O’Hora says he has led efforts to apply data science to Tour finances – a framework the organisation adopted in 2025, resulting in increased average renewal value, improved pricing consistency and accelerated deal-making.
He previously held a similar role at Chelsea FC, working on global partnerships with brands like Nike, Hilton, Unilever and MSC Cruises.
Aghogho Okpara
After being rejected from medical school five times before gaining admission, Aghogho Okpara saw that access often outweighs ability.
She shared her experience online, engaging more than 400,000 people, and founded Achieve with Aghogho, a social impact organisation supporting students from underserved backgrounds worldwide.
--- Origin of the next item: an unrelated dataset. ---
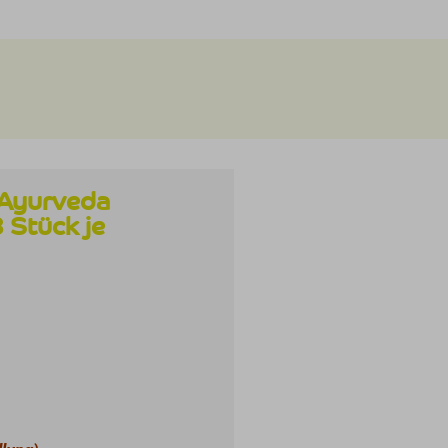
 Ayurveda
 Stück je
In its first year, the organisation engaged with more than 5,000 young people across more than 45 countries and hosted Ireland’s first student empowerment conference in August 2025.
Rachel Beatty
One challenge for medical implants like insulin pumps is that the body’s immune system mistakenly attacks them, creating scar tissue that can cause devices to fail.
In a collaboration with researchers at MIT, Beatty solved this by developing a first-of-its-kind implant that can detect immune attacks and adjust to overcome them.